* PASSAGE PRÉSENTÉ
════════════════════

Les championnats nationaux vont se transformer et non pas agoniser

Le risque lié à l’écrasement des compétitions nationales est en effet probablement surestimé. Les compétitions européennes étant encore promises à des matchs en semaines pour les prochaines années, le public sera toujours demandeur de football en week-end. En outre dans un contexte d’inflation généralisée, il paraît peu évident d’annoncer avec certitude que les droits TV seront forcément revus à la baisse au sein des championnats nationaux qui s’exportent toujours mieux sur les continents étrangers. Le véritable souci que pourrait poser cette réforme serait de creuser un déséquilibre toujours plus fort entre les budgets des clubs engagés en coupe d’Europe et les autres au sein de chaque championnat. Et pourtant, les championnats nationaux pourraient paradoxalement se resserrer.

════════════════════

* À FAIRE
- a) Recopiez le passage sur les championnats nationaux de «Le risque lié» à «paradoxalement se resserrer.» en substituant «recettes de billetterie» à «droits TV».
- b) D’après le passage sur les championnats nationaux, les affirmations suivantes sont-elles exactes ? Répondez par oui ou non, en citant chaque fois les mots décisifs du passage. (i) Les compétitions européennes se joueront le week-end dans les prochaines années. (ii) Le risque lié à l’écrasement des compétitions nationales est probablement surestimé. (iii) Il est certain que les droits TV des championnats nationaux vont baisser.
Les lignes de données ne servent à rien dans ce travail.

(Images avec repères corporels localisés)
════════════════════

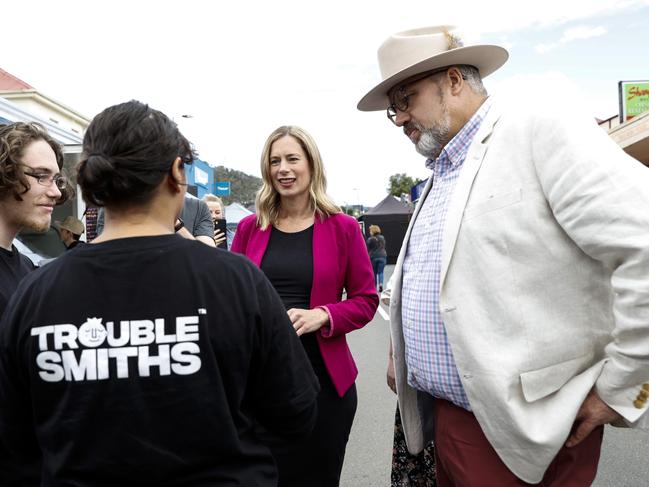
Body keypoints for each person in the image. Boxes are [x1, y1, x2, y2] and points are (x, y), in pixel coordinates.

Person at [357, 25, 649, 486]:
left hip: (523, 434)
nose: (399, 118)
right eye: (394, 107)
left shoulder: (538, 130)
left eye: (405, 99)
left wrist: (625, 387)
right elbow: (439, 272)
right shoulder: (441, 173)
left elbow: (644, 243)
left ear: (453, 80)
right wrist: (402, 345)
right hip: (451, 422)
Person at [0, 101, 319, 486]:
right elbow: (295, 412)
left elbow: (17, 439)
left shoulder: (35, 294)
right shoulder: (237, 282)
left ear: (90, 181)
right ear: (175, 173)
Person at [232, 125, 378, 487]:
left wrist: (323, 315)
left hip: (323, 385)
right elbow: (231, 295)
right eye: (275, 161)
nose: (283, 168)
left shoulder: (342, 227)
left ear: (311, 164)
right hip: (260, 384)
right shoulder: (251, 227)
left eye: (292, 159)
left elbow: (366, 300)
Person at [0, 122, 71, 316]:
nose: (56, 192)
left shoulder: (27, 269)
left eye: (57, 180)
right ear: (4, 174)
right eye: (41, 176)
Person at [95, 193, 216, 247]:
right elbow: (105, 250)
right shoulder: (111, 207)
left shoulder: (198, 207)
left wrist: (175, 223)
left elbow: (208, 257)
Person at [366, 224, 387, 292]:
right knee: (381, 272)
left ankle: (374, 287)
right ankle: (381, 285)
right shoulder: (382, 238)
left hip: (373, 257)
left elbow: (367, 249)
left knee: (374, 273)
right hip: (382, 256)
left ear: (372, 231)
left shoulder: (370, 239)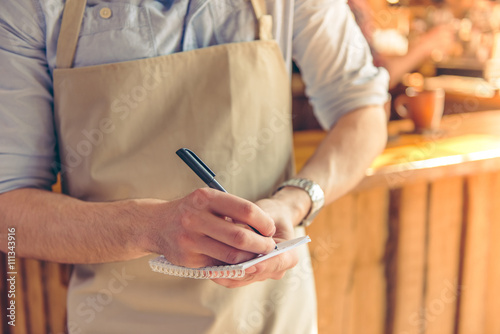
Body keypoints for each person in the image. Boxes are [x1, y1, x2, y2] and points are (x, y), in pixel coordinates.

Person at [0, 0, 388, 333]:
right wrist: (147, 228)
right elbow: (8, 211)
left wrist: (294, 202)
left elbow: (364, 112)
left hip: (276, 318)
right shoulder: (27, 8)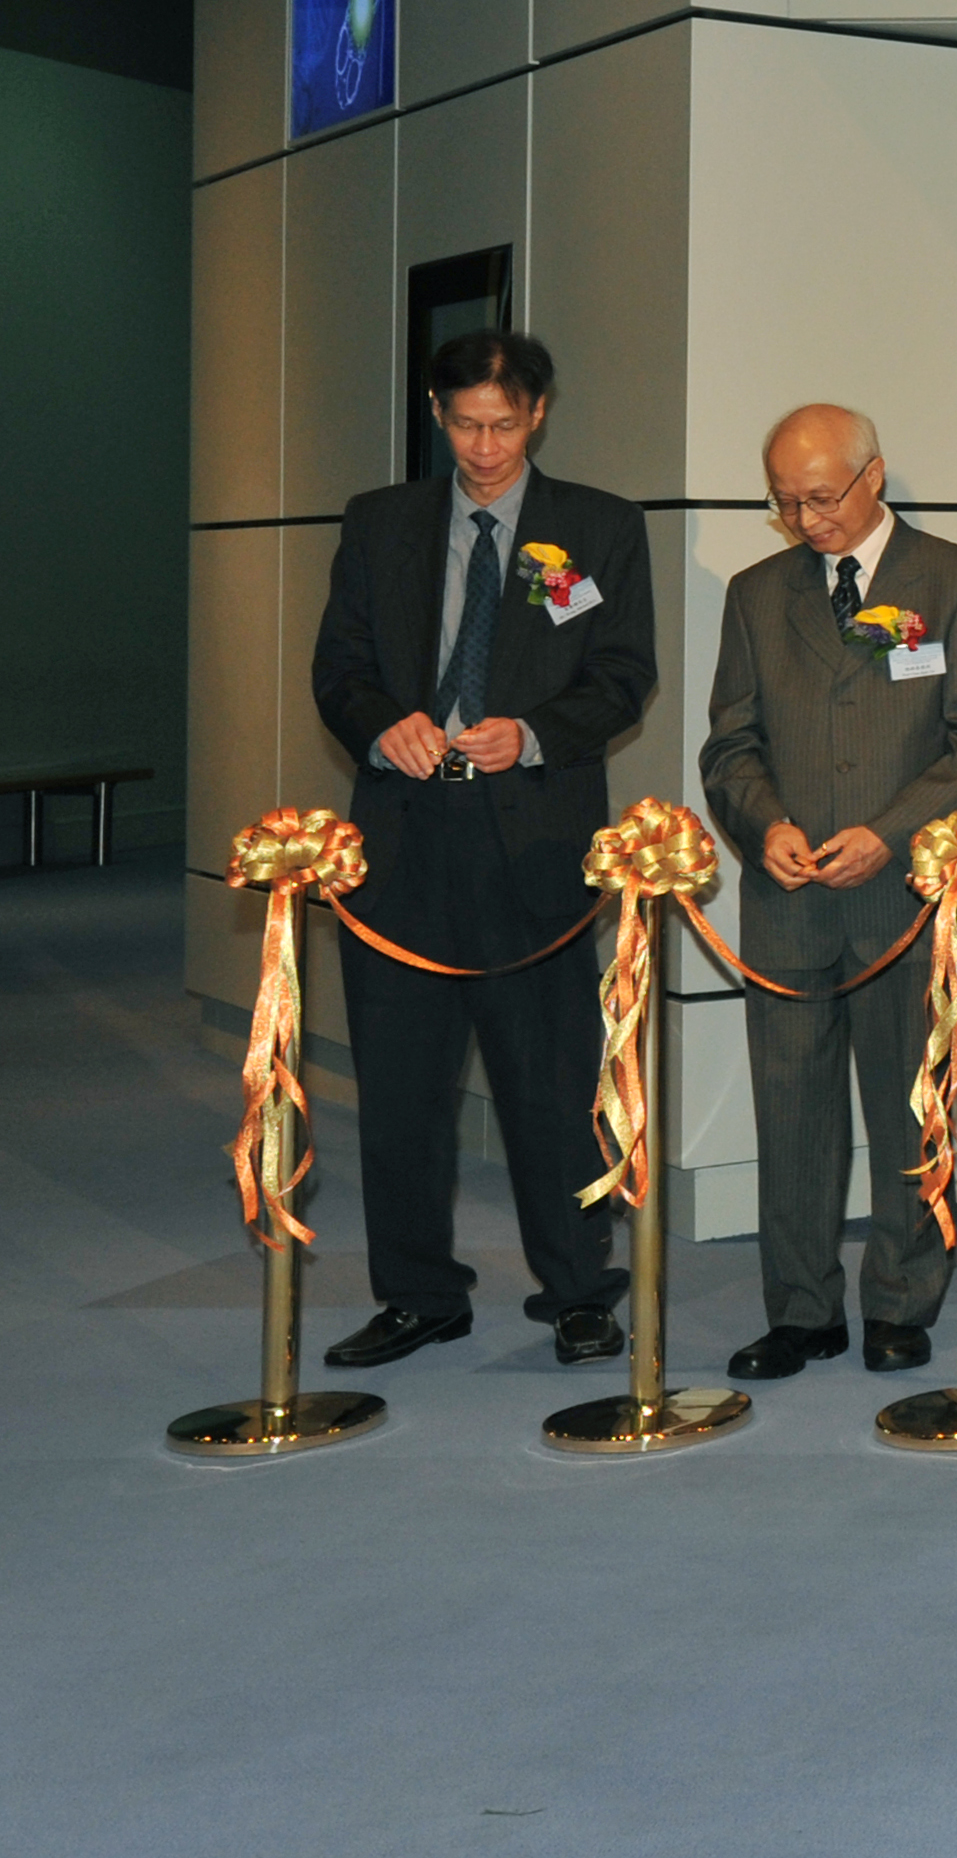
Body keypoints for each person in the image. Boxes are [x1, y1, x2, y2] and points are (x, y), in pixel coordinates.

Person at [303, 330, 657, 1371]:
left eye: (503, 424)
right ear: (435, 412)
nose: (485, 446)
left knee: (548, 1083)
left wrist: (535, 731)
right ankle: (417, 1294)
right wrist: (382, 724)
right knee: (402, 1087)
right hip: (405, 841)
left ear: (538, 413)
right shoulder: (382, 522)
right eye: (464, 424)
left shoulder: (598, 526)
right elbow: (339, 667)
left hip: (535, 838)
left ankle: (580, 1290)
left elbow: (623, 674)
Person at [699, 405, 957, 1382]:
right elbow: (730, 744)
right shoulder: (756, 595)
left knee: (907, 1103)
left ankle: (900, 1300)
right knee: (790, 1112)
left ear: (874, 475)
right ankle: (800, 1310)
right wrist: (765, 825)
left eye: (821, 496)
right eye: (785, 501)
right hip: (787, 898)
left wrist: (887, 834)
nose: (804, 518)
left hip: (903, 896)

════════════════════

* RÉPONSES
- a)
Le risque lié à l’écrasement des compétitions nationales est en effet probablement surestimé. Les compétitions européennes étant encore promises à des matchs en semaines pour les prochaines années, le public sera toujours demandeur de football en week-end. En outre dans un contexte d’inflation généralisée, il paraît peu évident d’annoncer avec certitude que les recettes de billetterie seront forcément revus à la baisse au sein des championnats nationaux qui s’exportent toujours mieux sur les continents étrangers. Le véritable souci que pourrait poser cette réforme serait de creuser un déséquilibre toujours plus fort entre les budgets des clubs engagés en coupe d’Europe et les autres au sein de chaque championnat. Et pourtant, les championnats nationaux pourraient paradoxalement se resserrer.

- b)
(i) Non : « Les compétitions européennes étant encore promises à des matchs en semaines pour les prochaines années ».
(ii) Oui : « Le risque lié à l’écrasement des compétitions nationales est en effet probablement surestimé ».
(iii) Non : « il paraît peu évident d’annoncer avec certitude que les droits TV seront forcément revus à la baisse ».